Our opponents in the gun control movement, when they do try to argue down to the philosophical underpinnings of the gun culture in this country, do little more than display their stunning ignorance of history. I’ll ignore for a moment the utterly false notion that self-defense was never mentioned by any of the founders (Adams mentioned it, several founders carried pistols for self-defense, and it’s mentioned in many state analogues to the 2nd Amendment), and concentrate instead of the notion that militia in the colonial or early republic was anything like the top-down organized instrument of state power that our opponents advocate in their imaginary history of the United States.
A recent publication by Dave Kopel on this very matter was recently published in the American Bar Association’s Administrative and Regulatory Law News (see here if you want the cited version):
Without formal legal authorization, Americans began to form independent militia, outside the traditional chain of command of the royal governors. In Virginia, George Washington and George Mason organized the Fairfax Independent Militia Company. The Fairfax militiamen pledged that “we will, each of us, constantly keep by us” a firelock, six pounds of gunpowder, and twenty pounds of lead. Other independent militia embodied in Virginia along the same model. Independent militia also formed in Connecticut, Rhode Island, New Hampshire, Maryland, and South Carolina, choosing their own officers.
Private militias? Why that sounds to be a bit “insurrectionist,” don’t you think? But not only do our opponents tell us that the founders never conceived a right based on self-defense, they tell us they never conceived a right to arms based on the right of privately organized militias to toss off the yoke of oppressive government!
The events of April 19 convinced many more Americans to arm themselves and to embody independent militia. A report from New York City observed that “the inhabitants there are arming themselves . . . forming companies, and taking every method to defend our rights. The like spirit prevails in the province of New Jersey, where a large and well disciplined militia are now fit for action.”In Virginia, Lord Dunmore observed: “Every County is now Arming a Company of men whom they call an independent Company for the avowed purpose of protecting their Committee, and to be employed against Government if occasion require.” North Carolina’s Royal Governor Josiah Martin issued a proclamation outlawing independent militia, but it had little effect.
This sounds a lot less like a top-down, government sanctioned movement, than a bottom up, grassroots rebellion. That is indeed what it was to anyone who is not a fool or self-deluded. I encourage you to read the whole thing. It’s basically a good summary of what you may find in a larger, more detailed book on the subject, “Paul Revere’s Ride,” by David Hackett Fischer. From the book:
As the Lexington militia gathered on the Common, Captain Parker exchanged a few words with each individual. He did so less as their commander than as their neighbor, kinsman, and friend. These sturdy yeomen did not expect to be told what to do by anyone. They were accustomed to judge for themselves. Many were hardworking dairy farmers in a community that was already known as a “milk town” for the Boston market. Their ages ranged from sixteen to sixty-six, but most were mature men in their thirties and forties. They were men of property and independence who served on juries, voted in town meetings, ran the Congregational church, managed their own affairs, and felt beholden to none but the Almighty.
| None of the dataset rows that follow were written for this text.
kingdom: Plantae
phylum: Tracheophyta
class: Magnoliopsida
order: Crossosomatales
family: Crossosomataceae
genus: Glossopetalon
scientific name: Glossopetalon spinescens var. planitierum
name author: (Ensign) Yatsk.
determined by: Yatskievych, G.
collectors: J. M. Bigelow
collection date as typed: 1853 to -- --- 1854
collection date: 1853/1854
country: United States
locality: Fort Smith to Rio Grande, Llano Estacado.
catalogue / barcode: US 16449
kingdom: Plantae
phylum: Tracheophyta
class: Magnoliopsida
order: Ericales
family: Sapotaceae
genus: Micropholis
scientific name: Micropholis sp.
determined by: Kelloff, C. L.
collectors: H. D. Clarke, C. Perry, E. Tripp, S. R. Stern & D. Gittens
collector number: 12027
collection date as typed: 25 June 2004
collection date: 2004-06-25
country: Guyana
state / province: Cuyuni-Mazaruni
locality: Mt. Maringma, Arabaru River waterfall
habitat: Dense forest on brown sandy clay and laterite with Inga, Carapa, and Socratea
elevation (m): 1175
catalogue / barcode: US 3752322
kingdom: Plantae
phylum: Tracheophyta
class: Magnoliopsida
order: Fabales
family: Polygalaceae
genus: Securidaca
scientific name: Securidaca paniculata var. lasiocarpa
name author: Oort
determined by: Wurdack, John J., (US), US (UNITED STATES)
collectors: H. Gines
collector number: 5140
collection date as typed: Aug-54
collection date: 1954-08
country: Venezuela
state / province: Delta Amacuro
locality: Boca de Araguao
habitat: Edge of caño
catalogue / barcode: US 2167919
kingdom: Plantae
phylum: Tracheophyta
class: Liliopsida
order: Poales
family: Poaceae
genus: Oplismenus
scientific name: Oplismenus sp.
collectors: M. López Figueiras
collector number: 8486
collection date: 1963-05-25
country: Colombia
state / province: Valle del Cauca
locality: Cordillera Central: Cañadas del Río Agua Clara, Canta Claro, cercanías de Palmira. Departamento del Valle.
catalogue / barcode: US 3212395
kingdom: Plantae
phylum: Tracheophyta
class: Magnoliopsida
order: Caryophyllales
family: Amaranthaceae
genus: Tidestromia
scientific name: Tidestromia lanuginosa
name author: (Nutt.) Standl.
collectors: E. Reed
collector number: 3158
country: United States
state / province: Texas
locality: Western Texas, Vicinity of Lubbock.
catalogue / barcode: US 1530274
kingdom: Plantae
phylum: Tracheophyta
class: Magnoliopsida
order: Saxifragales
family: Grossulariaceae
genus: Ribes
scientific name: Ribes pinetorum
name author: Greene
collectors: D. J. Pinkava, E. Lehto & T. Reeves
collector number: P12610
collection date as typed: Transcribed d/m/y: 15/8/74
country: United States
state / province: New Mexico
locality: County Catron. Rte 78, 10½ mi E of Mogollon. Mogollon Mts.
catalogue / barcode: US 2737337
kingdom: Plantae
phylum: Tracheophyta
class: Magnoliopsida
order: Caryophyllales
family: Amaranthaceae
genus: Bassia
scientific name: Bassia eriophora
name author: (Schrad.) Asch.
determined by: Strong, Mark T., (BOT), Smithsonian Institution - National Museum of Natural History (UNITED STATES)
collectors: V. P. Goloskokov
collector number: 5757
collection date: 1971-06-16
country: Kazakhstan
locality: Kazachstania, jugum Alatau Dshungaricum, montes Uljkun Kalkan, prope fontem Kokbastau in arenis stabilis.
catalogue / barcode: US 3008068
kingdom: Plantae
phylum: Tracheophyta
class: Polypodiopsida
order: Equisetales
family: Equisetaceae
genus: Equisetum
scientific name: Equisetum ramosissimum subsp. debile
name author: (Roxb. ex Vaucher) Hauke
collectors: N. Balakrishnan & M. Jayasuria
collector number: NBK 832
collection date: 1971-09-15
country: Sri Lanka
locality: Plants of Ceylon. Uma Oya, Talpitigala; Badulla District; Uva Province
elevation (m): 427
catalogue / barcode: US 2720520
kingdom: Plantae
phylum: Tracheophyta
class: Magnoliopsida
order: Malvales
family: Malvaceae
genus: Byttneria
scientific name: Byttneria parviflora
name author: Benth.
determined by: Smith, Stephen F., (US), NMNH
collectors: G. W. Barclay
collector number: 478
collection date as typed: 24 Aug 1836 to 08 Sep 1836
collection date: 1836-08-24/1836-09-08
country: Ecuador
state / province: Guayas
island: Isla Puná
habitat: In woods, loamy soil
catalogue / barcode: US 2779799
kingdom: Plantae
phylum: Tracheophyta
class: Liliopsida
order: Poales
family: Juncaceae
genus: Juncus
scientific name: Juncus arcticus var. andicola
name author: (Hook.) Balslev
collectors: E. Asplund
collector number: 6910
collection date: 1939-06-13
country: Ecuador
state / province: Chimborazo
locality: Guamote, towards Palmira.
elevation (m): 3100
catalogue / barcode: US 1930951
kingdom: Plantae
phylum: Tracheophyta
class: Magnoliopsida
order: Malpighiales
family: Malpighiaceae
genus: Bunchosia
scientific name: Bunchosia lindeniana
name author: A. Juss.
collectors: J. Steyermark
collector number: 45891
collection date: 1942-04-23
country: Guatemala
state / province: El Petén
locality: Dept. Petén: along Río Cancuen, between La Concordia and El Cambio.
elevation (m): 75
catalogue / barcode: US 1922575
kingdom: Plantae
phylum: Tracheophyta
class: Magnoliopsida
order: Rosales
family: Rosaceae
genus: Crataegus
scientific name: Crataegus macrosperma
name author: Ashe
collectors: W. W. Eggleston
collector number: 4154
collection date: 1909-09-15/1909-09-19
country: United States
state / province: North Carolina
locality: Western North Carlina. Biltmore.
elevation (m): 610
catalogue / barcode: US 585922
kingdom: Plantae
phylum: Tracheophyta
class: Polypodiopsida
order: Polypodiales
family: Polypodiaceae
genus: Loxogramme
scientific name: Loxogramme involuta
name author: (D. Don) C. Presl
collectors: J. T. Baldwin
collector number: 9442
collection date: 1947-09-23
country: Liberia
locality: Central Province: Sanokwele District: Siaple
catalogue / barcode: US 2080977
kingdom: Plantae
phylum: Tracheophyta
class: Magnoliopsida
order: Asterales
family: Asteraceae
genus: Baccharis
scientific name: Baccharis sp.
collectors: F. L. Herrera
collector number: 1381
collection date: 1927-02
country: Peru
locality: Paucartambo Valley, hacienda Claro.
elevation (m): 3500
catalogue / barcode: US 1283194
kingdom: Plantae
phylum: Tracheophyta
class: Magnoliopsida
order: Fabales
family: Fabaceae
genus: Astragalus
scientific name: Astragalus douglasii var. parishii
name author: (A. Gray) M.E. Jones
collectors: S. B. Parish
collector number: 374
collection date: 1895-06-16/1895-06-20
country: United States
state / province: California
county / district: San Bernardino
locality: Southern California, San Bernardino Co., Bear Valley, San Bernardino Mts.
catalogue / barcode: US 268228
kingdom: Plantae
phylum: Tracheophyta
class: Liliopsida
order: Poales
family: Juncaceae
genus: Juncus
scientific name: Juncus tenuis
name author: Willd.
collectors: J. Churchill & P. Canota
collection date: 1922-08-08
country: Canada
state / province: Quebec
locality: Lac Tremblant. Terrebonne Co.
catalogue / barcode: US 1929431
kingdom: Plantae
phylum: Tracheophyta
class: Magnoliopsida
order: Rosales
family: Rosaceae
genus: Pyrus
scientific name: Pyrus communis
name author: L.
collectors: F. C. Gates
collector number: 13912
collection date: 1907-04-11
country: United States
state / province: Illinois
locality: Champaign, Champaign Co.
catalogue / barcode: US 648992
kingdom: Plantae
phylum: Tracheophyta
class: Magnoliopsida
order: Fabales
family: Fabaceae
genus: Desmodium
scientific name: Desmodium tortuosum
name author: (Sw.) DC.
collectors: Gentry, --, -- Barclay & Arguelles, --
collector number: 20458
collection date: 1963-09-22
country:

This does not comport with the top-down organization, more similar to the modern National Guard, that our opponents imagine colonial militia were like. It is more akin to that of a modern day volunteer fire department, only in an age where that was everyone’s responsibility, and not just the few who chose to serve. It’s pretty clear there was very little or no official state sanction during the early days of the American Revolution, when most of the fighting was being done by independent militias, controlled more by civil society than by government.
If our opponents chose to argue that our modern society is devoid of the kind of “republican virtue” our founders thought was necessary for a free people, they’d likely find a lot of agreement from our side. We are not the same society, and that is one reason we’ve chosen to argue the self-defense aspects of the right more than the civic aspects of an armed population. It’s also part of the reason this country will probably, from here on out, always have some degree of gun control, the forms of which today were largely alien to the founding period.
So why do many in the gun control movement feel a need to imagine history? I think it is precisely because they are fundamentally uncomfortable with the republican virtues of this country’s founding. They are more at home with the virtue of a Bismarckian state rather than a Lockean republic. They are children of social democratic virtues; of state, central planning, and command economies, which would have been utterly foreign and lamentable to people schooled on Locke, Smith, and Montesquieu. But regardless of the values they cherish, or their pursue, it is simply wrong to project social democratic values on what was a very republican age. It is more honest to insist they are simply old, tired and worn ideas who’s time is up. There was a time when progressives indeed argued that. Perhaps it says something about their relative influence on the culture today that they feel they must couch their foreign ideas in the flag of American republicanism in order to find any appeal among the people.